■ **Extracted information**:
+--

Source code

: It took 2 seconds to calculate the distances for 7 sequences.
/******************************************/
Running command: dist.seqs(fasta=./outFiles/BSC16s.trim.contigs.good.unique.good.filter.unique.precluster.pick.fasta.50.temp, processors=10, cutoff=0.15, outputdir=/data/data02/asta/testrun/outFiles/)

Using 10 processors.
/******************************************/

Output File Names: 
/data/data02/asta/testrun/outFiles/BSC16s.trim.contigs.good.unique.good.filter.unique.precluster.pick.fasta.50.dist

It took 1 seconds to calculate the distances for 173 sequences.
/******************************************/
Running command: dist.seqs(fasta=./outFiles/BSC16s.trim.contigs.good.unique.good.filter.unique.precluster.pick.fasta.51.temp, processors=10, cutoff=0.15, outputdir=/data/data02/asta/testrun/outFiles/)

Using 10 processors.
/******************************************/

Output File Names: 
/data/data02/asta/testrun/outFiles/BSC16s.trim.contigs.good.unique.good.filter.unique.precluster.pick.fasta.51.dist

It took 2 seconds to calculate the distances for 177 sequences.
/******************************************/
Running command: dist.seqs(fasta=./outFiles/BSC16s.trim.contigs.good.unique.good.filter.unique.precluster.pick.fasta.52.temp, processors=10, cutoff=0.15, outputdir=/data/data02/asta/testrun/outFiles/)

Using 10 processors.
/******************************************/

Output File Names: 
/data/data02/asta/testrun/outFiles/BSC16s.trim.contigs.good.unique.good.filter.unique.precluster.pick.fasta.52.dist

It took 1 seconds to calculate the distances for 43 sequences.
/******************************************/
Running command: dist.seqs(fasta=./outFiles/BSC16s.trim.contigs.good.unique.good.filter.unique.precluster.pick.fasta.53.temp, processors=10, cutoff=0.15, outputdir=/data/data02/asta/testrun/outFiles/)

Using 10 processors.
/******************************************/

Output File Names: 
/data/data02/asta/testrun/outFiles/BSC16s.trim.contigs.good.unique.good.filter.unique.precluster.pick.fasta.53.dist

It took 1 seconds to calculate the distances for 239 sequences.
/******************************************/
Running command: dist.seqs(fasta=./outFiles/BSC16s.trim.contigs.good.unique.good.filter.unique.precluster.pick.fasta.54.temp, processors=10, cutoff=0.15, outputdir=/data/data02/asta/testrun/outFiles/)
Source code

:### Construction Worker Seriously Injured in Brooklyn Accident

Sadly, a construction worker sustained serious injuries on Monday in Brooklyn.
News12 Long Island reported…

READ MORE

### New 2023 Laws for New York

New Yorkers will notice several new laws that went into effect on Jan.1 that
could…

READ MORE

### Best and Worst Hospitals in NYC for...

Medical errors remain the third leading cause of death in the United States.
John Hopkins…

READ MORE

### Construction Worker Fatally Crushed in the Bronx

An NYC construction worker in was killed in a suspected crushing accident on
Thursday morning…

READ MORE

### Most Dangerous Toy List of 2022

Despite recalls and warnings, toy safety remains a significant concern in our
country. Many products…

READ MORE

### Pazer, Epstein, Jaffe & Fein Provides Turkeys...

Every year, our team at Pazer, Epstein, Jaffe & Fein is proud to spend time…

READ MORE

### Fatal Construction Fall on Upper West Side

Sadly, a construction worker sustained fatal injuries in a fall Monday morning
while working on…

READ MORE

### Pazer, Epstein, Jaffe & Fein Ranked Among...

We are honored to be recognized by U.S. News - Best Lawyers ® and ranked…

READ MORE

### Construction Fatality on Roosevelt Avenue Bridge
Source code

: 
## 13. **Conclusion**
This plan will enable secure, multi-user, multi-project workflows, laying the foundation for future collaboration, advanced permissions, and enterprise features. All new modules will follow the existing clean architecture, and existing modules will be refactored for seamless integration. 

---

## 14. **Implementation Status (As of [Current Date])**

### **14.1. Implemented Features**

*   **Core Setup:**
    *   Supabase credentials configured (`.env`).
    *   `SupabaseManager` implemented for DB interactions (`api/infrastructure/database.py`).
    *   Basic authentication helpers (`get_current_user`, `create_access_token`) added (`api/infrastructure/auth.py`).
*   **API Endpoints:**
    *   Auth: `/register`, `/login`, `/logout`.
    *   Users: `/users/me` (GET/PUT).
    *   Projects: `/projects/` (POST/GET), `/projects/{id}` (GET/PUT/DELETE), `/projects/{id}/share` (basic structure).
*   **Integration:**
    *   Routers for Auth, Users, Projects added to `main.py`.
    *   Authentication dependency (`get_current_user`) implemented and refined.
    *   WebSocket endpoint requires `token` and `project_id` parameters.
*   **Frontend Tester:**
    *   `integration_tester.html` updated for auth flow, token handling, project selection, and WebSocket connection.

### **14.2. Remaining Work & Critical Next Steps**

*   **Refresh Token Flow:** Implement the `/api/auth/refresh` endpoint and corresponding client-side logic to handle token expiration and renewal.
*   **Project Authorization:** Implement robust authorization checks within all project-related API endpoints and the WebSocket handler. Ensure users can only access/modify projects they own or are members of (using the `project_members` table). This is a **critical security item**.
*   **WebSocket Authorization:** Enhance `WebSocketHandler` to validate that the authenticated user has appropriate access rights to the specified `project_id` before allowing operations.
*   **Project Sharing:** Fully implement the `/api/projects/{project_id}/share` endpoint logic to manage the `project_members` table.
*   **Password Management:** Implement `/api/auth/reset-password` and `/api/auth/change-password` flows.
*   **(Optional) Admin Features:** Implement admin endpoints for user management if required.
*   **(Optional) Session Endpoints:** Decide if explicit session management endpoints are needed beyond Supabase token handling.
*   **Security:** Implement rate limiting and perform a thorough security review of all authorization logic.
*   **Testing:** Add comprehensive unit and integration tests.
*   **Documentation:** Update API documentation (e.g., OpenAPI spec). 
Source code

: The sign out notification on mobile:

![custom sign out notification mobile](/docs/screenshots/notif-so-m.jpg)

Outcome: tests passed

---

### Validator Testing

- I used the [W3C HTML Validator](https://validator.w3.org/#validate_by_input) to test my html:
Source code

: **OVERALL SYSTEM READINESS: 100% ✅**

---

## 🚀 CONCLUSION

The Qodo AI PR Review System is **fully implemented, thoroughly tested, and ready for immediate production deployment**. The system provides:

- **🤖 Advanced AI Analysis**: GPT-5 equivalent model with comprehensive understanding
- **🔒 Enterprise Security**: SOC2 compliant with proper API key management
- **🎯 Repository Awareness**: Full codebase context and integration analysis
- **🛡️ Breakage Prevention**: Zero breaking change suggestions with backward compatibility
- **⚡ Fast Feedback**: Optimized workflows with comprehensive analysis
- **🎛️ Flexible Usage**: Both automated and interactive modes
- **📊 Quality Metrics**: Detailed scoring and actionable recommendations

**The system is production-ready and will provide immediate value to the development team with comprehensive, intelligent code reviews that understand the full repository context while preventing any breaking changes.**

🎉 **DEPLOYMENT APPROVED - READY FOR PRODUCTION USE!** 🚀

+--

■ **Directive**: What is the number of lines above that contain the word "seqs"? Answer with that number only.

■ **Written answer**: 5